Petaluma company launches on-demand car service
At a time when ride-booking companies like Uber are shaking up the taxi industry, Petaluma’s Pure Luxury Transportation is launching its own on-demand car service.
Pure Luxury, which has a fleet of more than 130 chauffeured vehicles, this winter began BlinkCar, one of the nation’s first on-demand services to be offered by a traditional limousine company.
The new business has a smartphone app that allows passengers to request and obtain rides within minutes in either a regular or luxury sedan or an SUV. The driver can take the client across town or across the Bay Area, with payment handled via a credit card registered with the app.
What sets BlinkCar apart from other ride-booking services is that its drivers aren’t independent contractors using their private cars but rather trained, company employees driving Pure Luxury’s own vehicles. The sedans and SUVs are fully insured, regularly inspected and cleaned inside and out each day, said Pure Luxury owners Gary and Jennifer Buffo.
BlinkCar offers “all the things you would want” from an on-demand car service, said Jennifer Buffo.
Pure Luxury has 184 employees and operates the 17th largest fleet in the United States, according to Limousine Charter and Tour Magazine. Its vehicles include stretch limos, 12-person executive vans equipped with leather captain chairs and satellite dishes and full-size motor coaches, or buses.
The 24-year-old Petaluma company has grown significantly, opening operations in both Napa Valley and Foster City in the past two years. Its work includes weddings, tours, airport transportation and business events.
The company’s mindset is “we don’t want to lose a customer, ever,” Gary Buffo said.
The Buffos began BlinkCar in Petaluma in December. They plan to expand it next week to Santa Rosa and Sonoma and this spring begin operations in the Napa Valley. They hope that if the business takes off, other car service companies will want to become affiliates and use the app in their cities.
The on-demand business is starting as a growing number of passengers are turning to ride-booking companies whenever they need a lift.
For the taxi and limo industries, “the ride-sharing technology is the biggest change in the last decade,” Gary Buffo said.
Uber and Lyft, both privately held ride-booking companies, began operations in Sonoma County last spring. Uber does business in more than 260 cities around the world and has been valued at $41 billion. Lyft is reportedly in talks seeking another ?$250 million, which would raise its valuation to $2 billion. It operates in 65 U.S. cities.
Already, local taxi drivers say they have lost significant business to drivers of private cars who operate like taxis.
“It’s very scary because I have a house and a mortgage,” said John Myerson, a driver and manager with Golden Taxi who last week made an appeal for help to the Santa Rosa City Council.

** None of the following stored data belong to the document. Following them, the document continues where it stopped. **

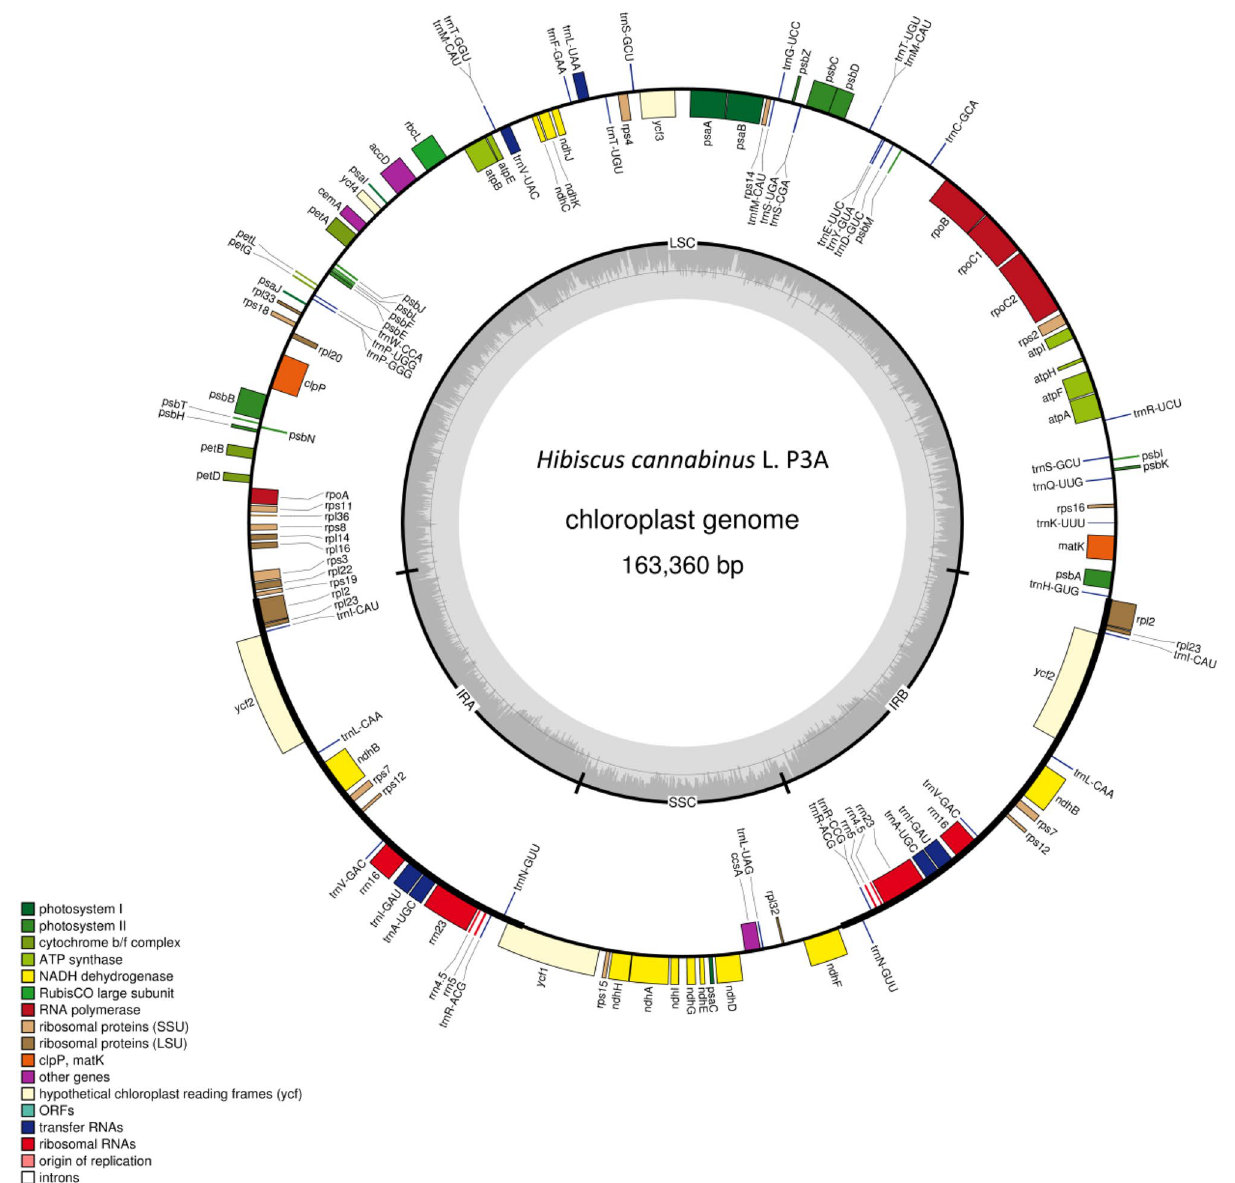
Figure 2. Circular Gene map of Hibiscus cannabinus CMS line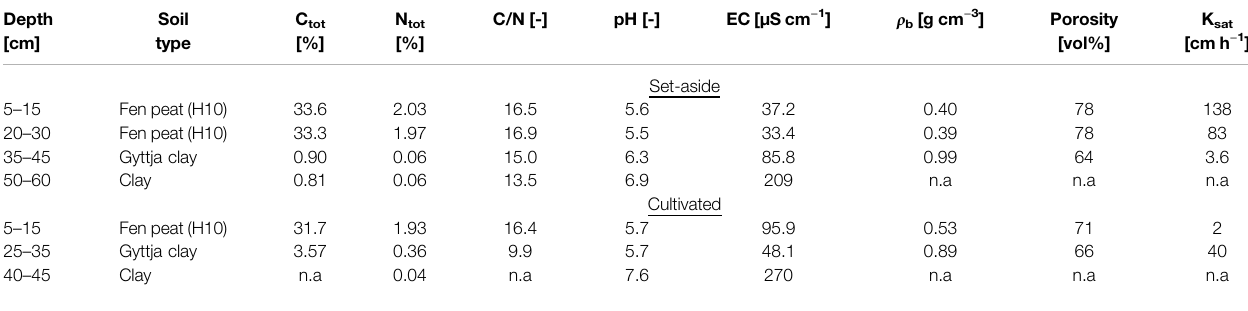
TABLE1| Soilpropertiesattheset-asideandcultivatedstudysites.Soilsamplingwasperformedonbaresoilattheset-asidesite,afterremovingthegrasssward.Allvalues aremeans(n (cid:1) 4).H10 (cid:1) humi fi cationdegree(vonPost,1922),C tot (cid:1) totalcarboncontent,N tot (cid:1) totalnitrogencontent,soilpHwasmeasured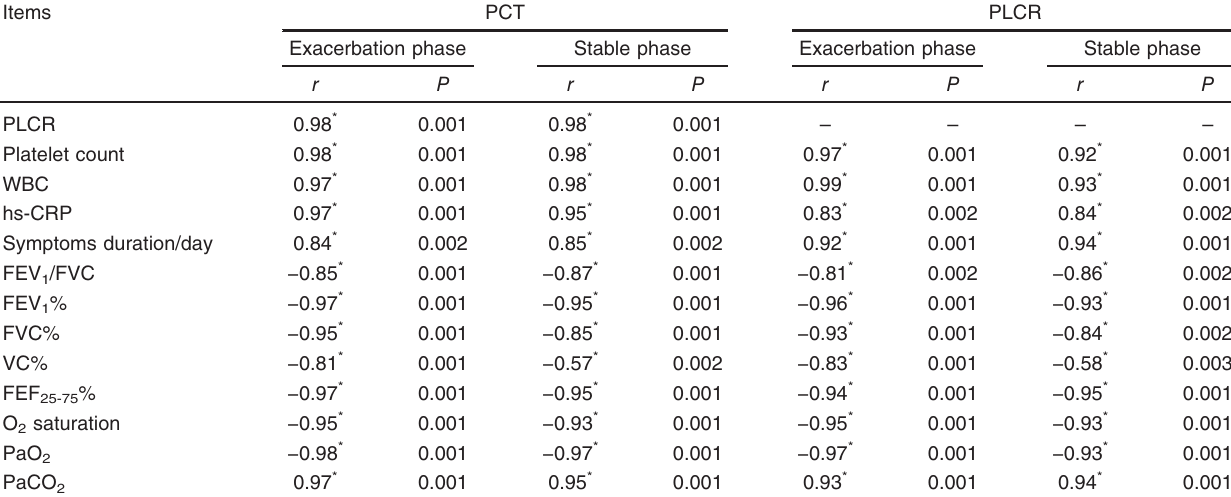
Table 3 Correlation of mean platelet volume and platelet distribution width with other studied variables during exacerbation phase and stable phase Items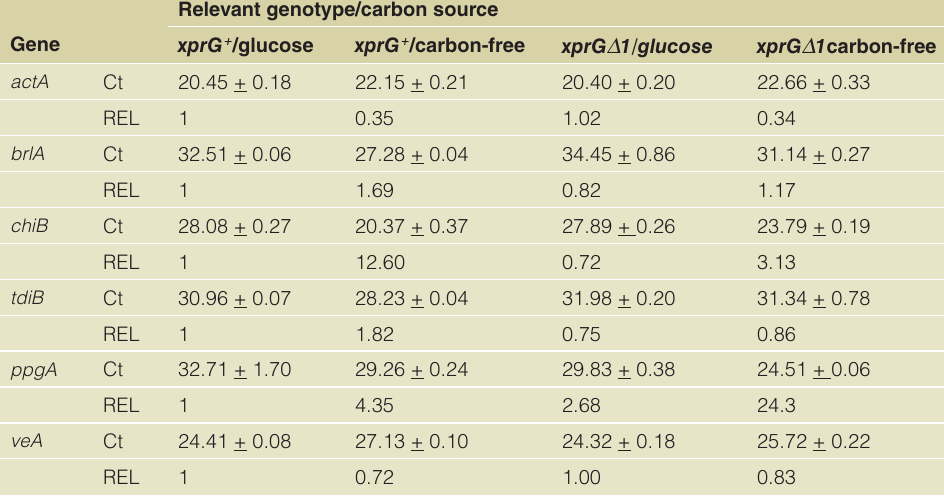
Table 3. Results of qRT-PCR validation experiments a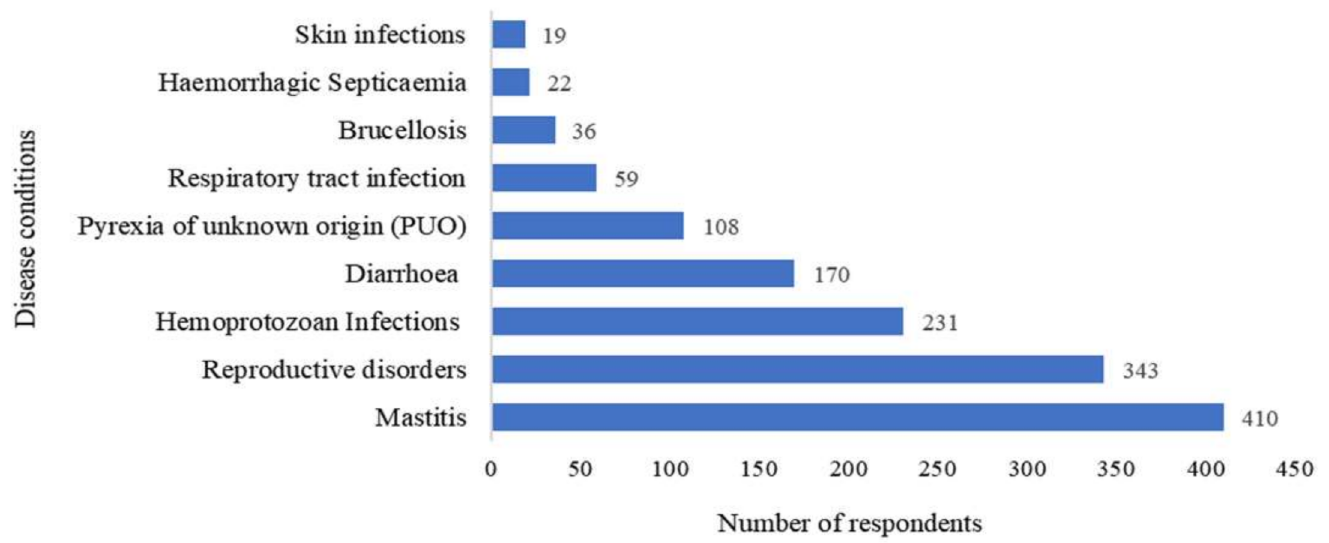
Figure 1. Major disease conditions requiring antibiotic use in bovines in India * (* Question: Top 03 disease conditions that require antibiotic use in bovines. Each veterinarian was asked to choose up to three disease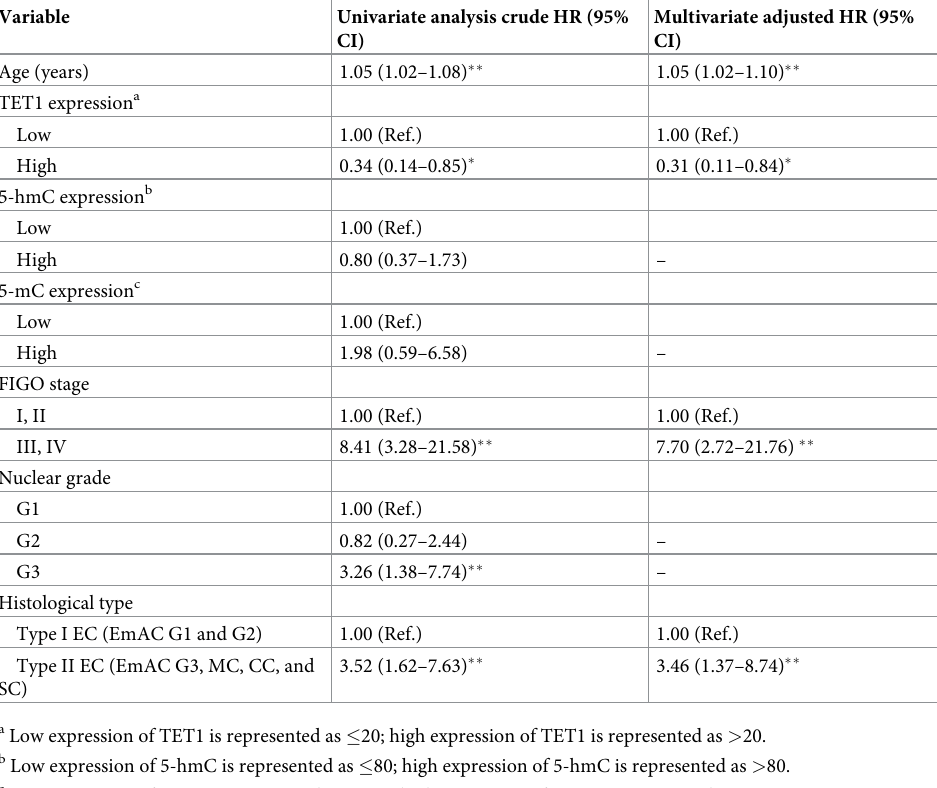
Table 6. Multivariate survival analysis of clinicopathological factors in 86 patients with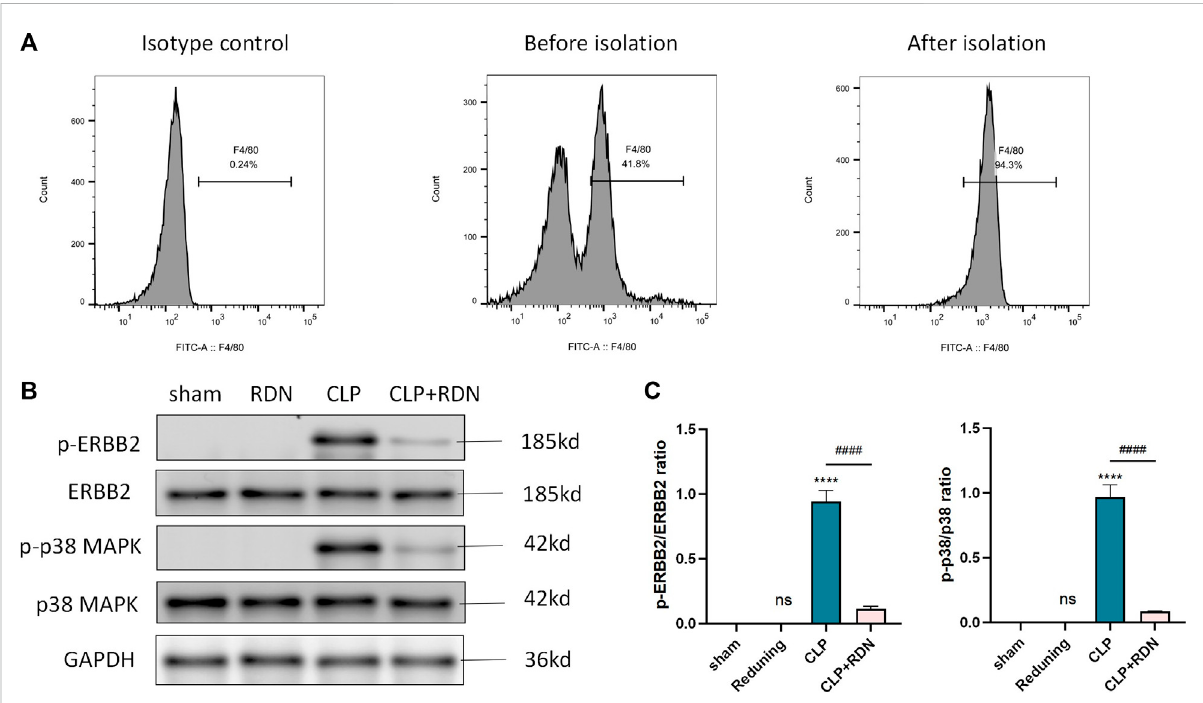
FIGURE 8 Expression of the ERBB2-p38 MAPK pathway in AMs. (A) Flow cytometry was used to isolate AMs. (B – D) The expression levels of the ERBB2- p38 MAPK pathway-related proteins were detected by Western blot. Data are presented as mean ± SD ( n = 3 per group) of the representative data from three independent experiments; **** p < 0.001 and #### p < 0.001. The asterisk (*) represents statistically signi fi cant difference between the indicated group and the Con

Myerson estimated his business has dropped by about $300 a week. Some taxi drivers have seen their income cut in half, he said, and many are getting “squeezed out” by unfair competition.
Around the U.S., a battle is “being played out as we speak in dozens of states and dozens of cities” concerning what regulations will govern the ride-booking companies, said Michael Fogarty, president of the Taxicab, Limousine & Paratransit Association. The group includes more than 1,100 transportation companies around the world.
The taxi and limo companies maintain that the ride-booking businesses have an unfair advantage because they aren’t subject to the same level of regulation as traditional transportation companies. Fogarty’s association operates a website, whosdrivingyou.org, which alleges a lack of regulatory oversight and potential safety problems connected to Uber, Lyft and other such companies.
“It doesn’t do the public any good to provide them an inexpensive service if you’re putting them in danger,” said Fogarty, who also is president and CEO of American operations for Tristar Worldwide Chauffeur Services.
The National Limousine Association, of which Gary Buffo is president, last week announced its “Ride Responsibly” campaign, calling for “definitive guidelines and regulatory standards” for the ride-booking companies. In an association press release, Buffo said the campaign came about in response to “the mushrooming number of reports in the media of incidents committed by car service drivers against passengers” of those companies.
Such allegations are strongly disputed by Lyft spokeswoman Chelsea Wilson.
The California Public Utilities Commission has set forth regulations that “maintain the highest level of safety” for passengers and the public, said Wilson.